Virtualization, the dark side

The race to virtualize everything has created a host of unintended consequences, not the least of which is how to meet the SLAs (service level agreements) for application backup. As we move into cloud alternatives this problem will only grow since your cloud provider will have to provide this to you on an application by application basis. Every virtual machine is essentially a set of large files such as VMDKs in a VMware context. These large files are typically stored in storage arrays which can be connected via iSCSI or Fiber Channel  or on NFS volumes. Traditional data protection techniques such as VMware's VADP, or VMware VCB rely on an agent to protect VMDK files associated with virtual servers. Typical steps are as follows:
  1. Pause the virtual servers to get a consistent set of VM files.
  2. Use the agent to read the VM image files from the data stores.
  3. Copy the image files to a backup disk target.
  4. Release the Virtual Servers for normal operations.
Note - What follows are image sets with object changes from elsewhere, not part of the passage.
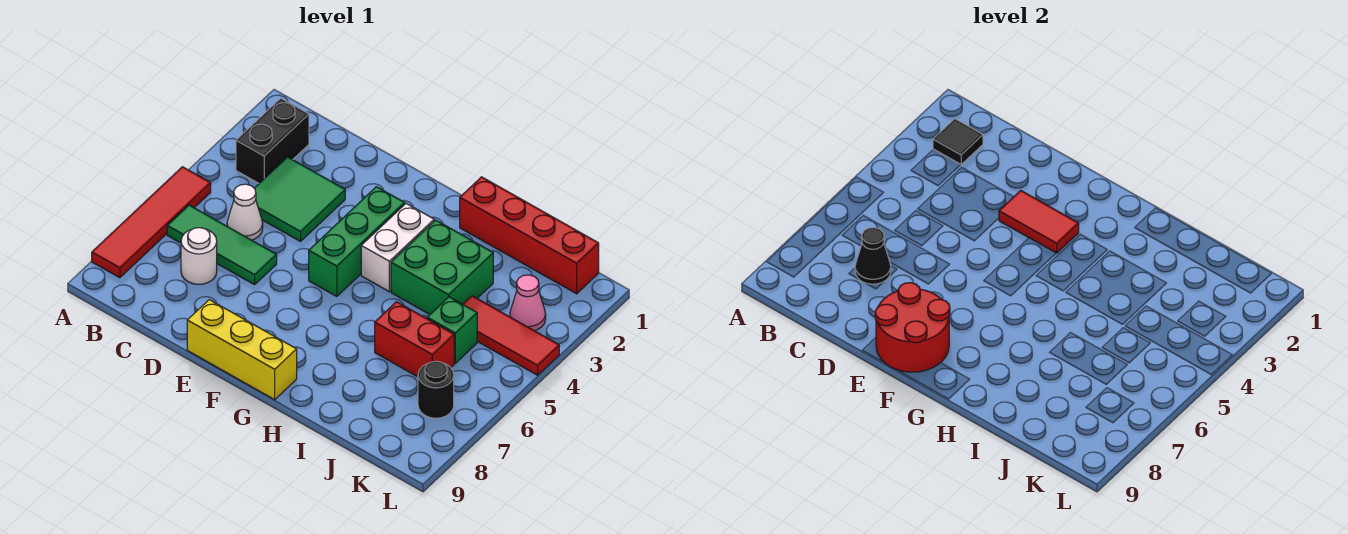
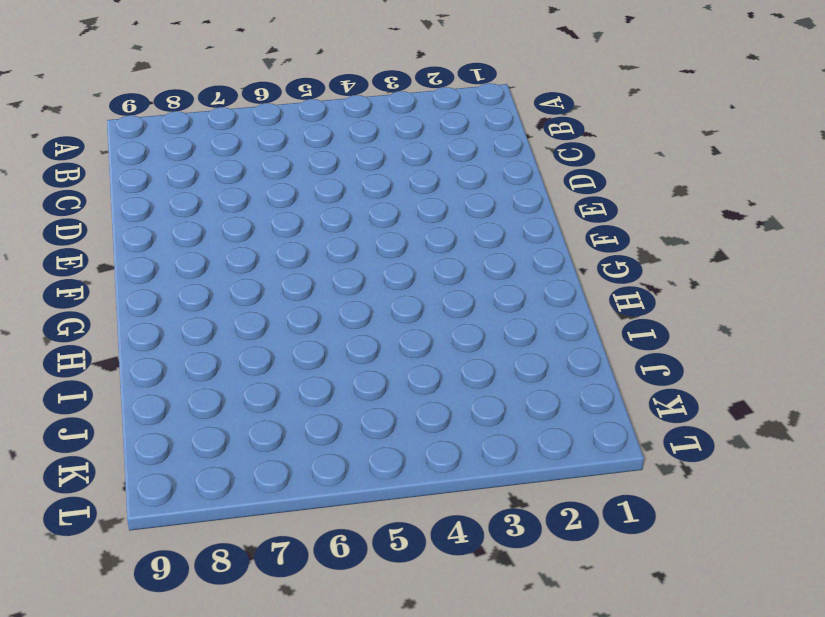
none -> red tile A5:A8 level 1
none -> black brick B2:B3 level 1
none -> green tile B6:D6 level 1

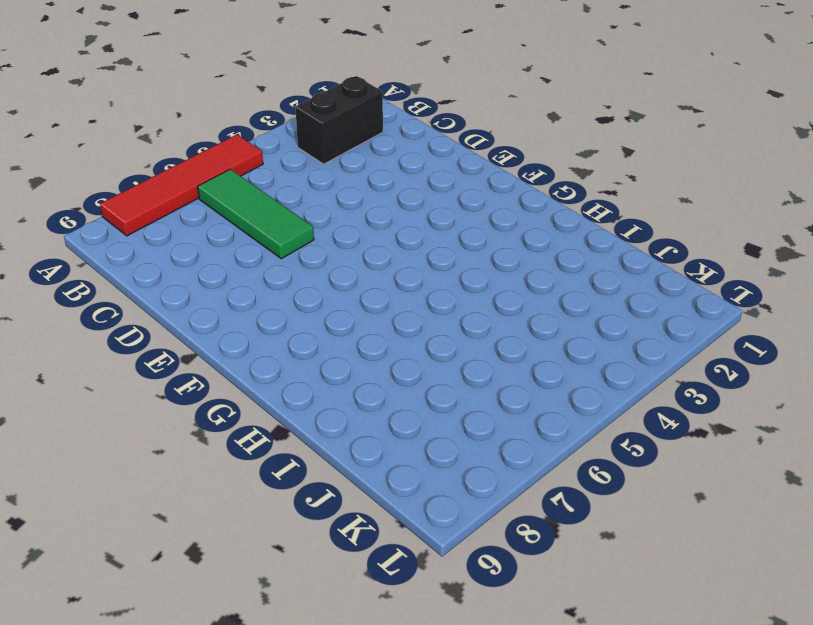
none -> green tile C3:D4 level 1
none -> white cone C5 level 1
none -> white round brick C7 level 1

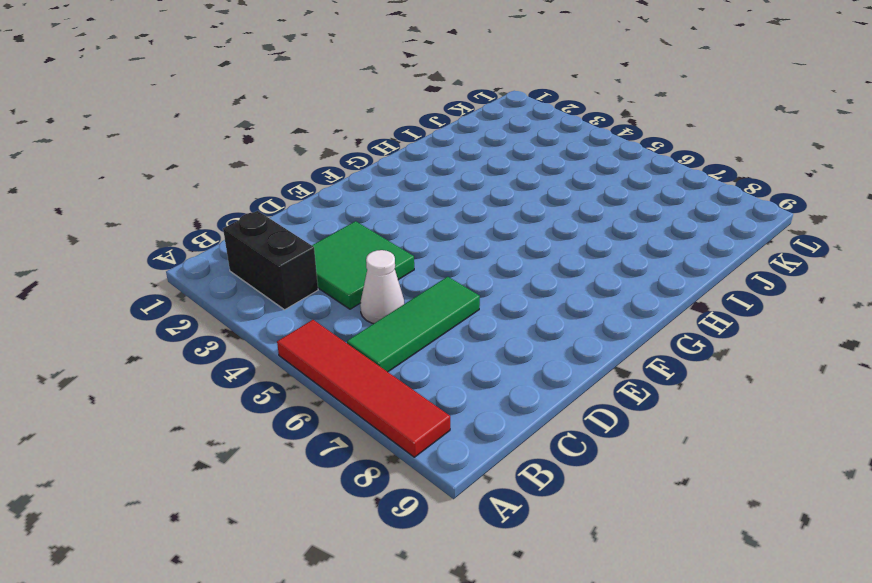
none -> white round brick C7 level 1
none -> yellow brick E9:G9 level 1
none -> green brick F3:F5 level 1

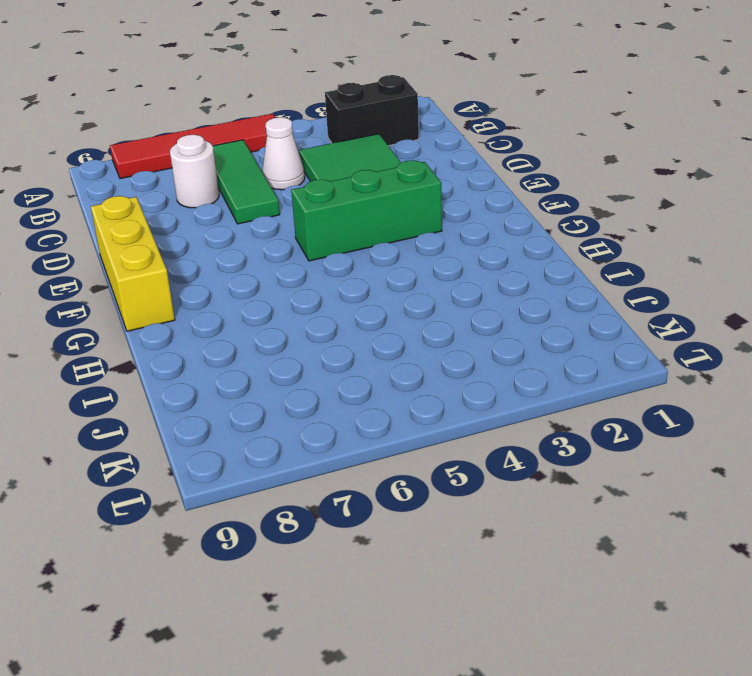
none -> white brick G3:G4 level 1
none -> red brick H1:K1 level 1
none -> green brick H3:I4 level 1

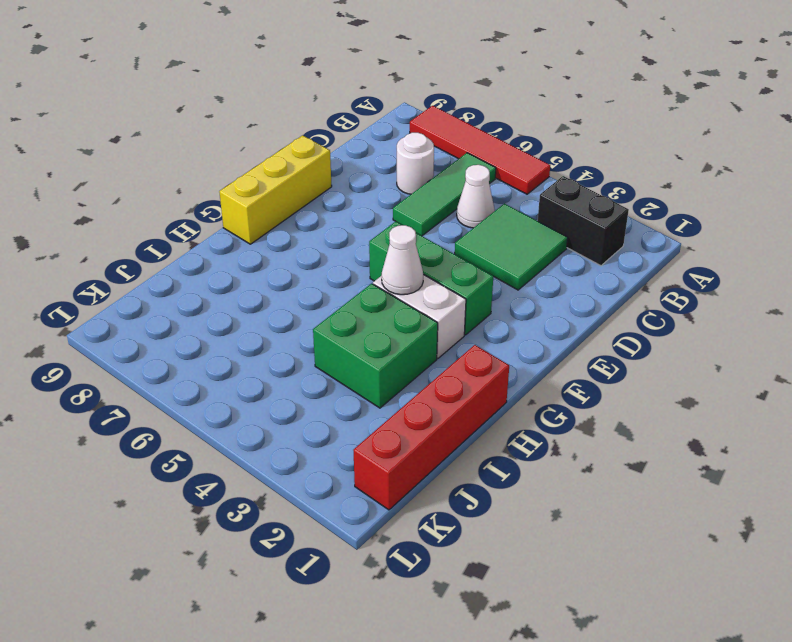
white cone G4 level 2 -> none
none -> red brick I6:J6 level 1
none -> red tile J4:L4 level 1
none -> green brick J5 level 1

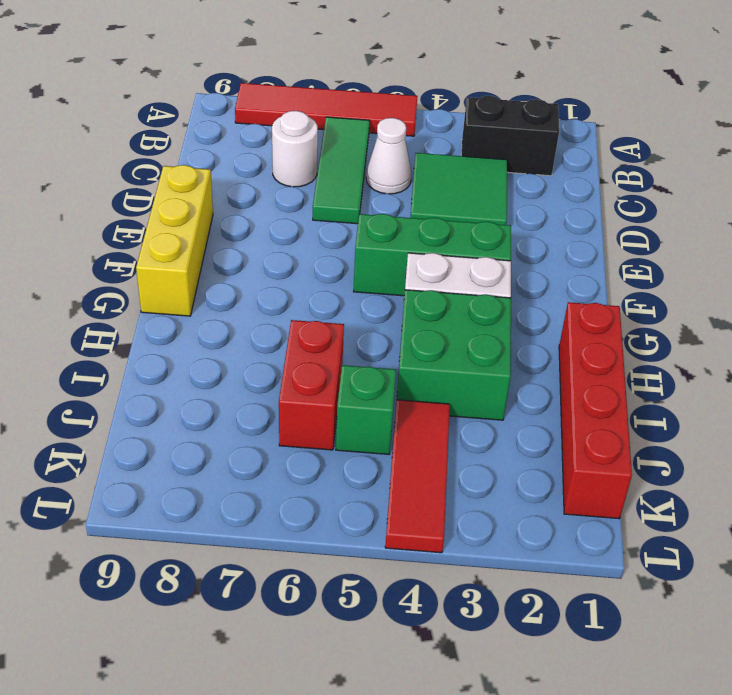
none -> pink cone K3 level 1
none -> black round brick K7 level 1
none -> black tile B2 level 2

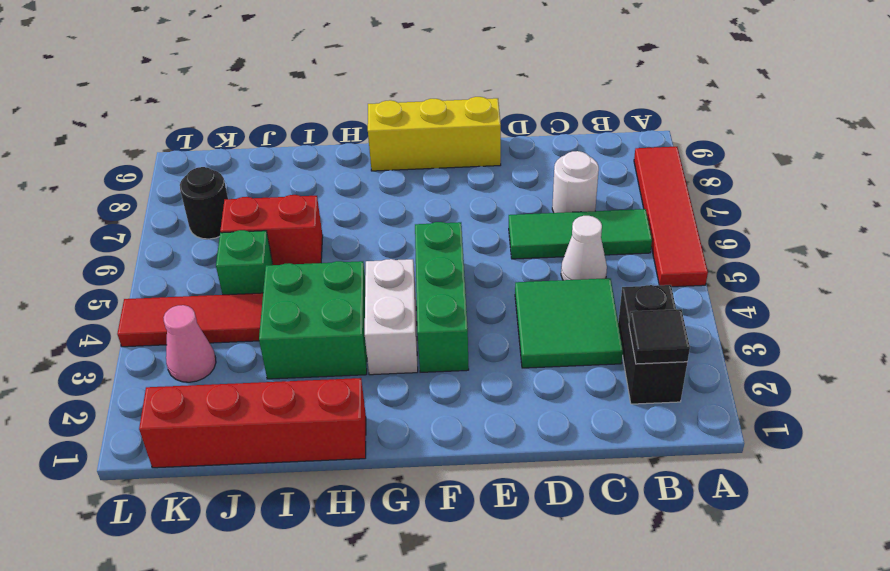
none -> black cone C7 level 2
none -> red tile E3:F3 level 2
none -> red round brick E8:F9 level 2

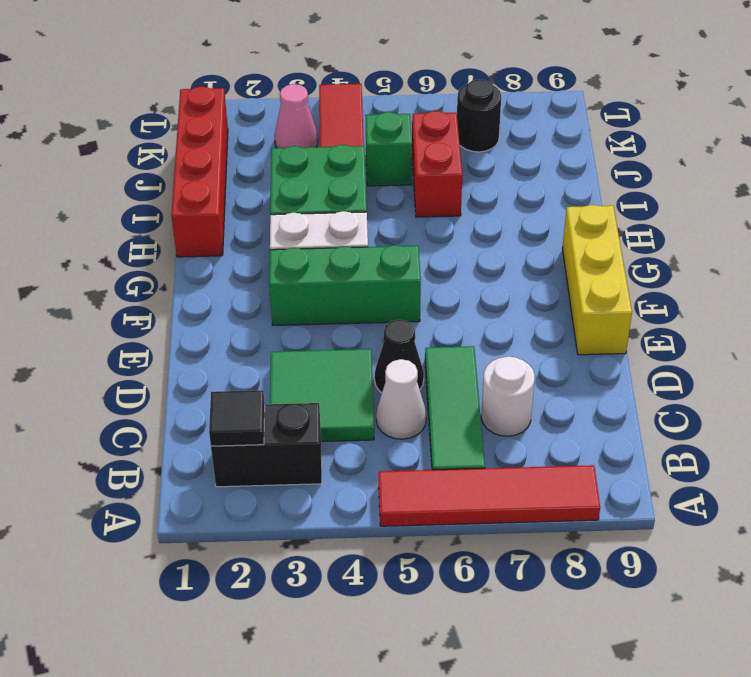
black cone D5 level 1 -> black cone C7 level 2
none -> red tile E3:F3 level 2
none -> red round brick E8:F9 level 2

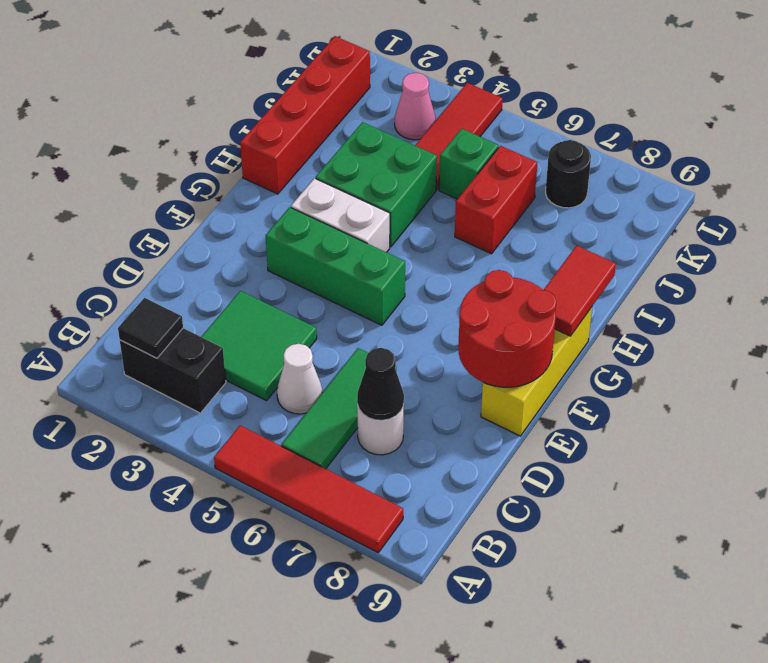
red tile G9:H9 level 2 -> red tile E3:F3 level 2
Streaming methods that that use these steps to move image files from the data store to backup disk for protection are the problem. For environments with ever shrinking backup windows, there is simply not enough time or bandwidth to move all the VM data. Even if the infrastructure is available to copy all this data, it places a tremendous burden on the application layer as the data is read. A large part of the benefit from virtualization is to increase capability with less effort.  We don't seem to be going in that direction as we pay "Paul" with "Peter's" savings. Also, the ease of deploying virtual machines along with automated application high availability processes is creating virtual sprawl, making it time consuming to keep track of applications that need to be backed up. There is a huge risk that VMs can be created and never backed up or that they will be moved by H/A tools and have gaps in backup.  With many virtual machines to keep track of, the manual method is simply not viable. We need to rethink traditional data protection techniques and Symantec has done much in this area. Data protection SLAs need minimal front end impact and connote rely on the legacy methods of streaming data from production to the backend. An effective solution is to take a snapshot of the data and perform the backup from that snapshot.  This capability is built into Netbackup's Enterprise Client and releases the virtual machines to focus on the user demand with minimal interruption. It also provides for a granular restore capability alleviating the need to restore an entire VMDK  it get a particular file. Now what about the problem of finding the right VMs to back up for a particular SLA? For automatic virtual machine selection, NetBackup uses "query rules" to determine which VMware virtual machines to select for a particular backup policy.  You create the rules in "Query Builder' on the "Clients" tab in a policy. A query rule consists of the following:
  • A keyword, such as Displayname or Datacenter (many keywords are available).
  • For example: For automatic selection of the virtual machines with the display names that contain certain characters, you need the Displayname keyword in the rule.
  • An operator, such as Contains, StartsWith, or Equal.
  • The operator describes how NetBackup analyzes the keyword. For example: Displayname StartsWith tells NetBackup to look for the display names that start with particular characters.
  • Values for the keyword.
  • For the Displayname keyword, a value might be "prod". In that case, NetBackup looks for the virtual machines that have the display names that include the characters prod.
  • An optional joining element (AND, AND NOT, OR, OR NOT) to refine or expand the query.
The policy uses these elements to discover and select virtual machines for backup. Now backup administrators can create policies based on SLAs and identify by naming convention the VMs that are covered by the SLA and be assured that the data for a given application will be backed regardless of where the application is hosted within the virtual environment.  If you are administering a cloud data center this becomes even more valuable.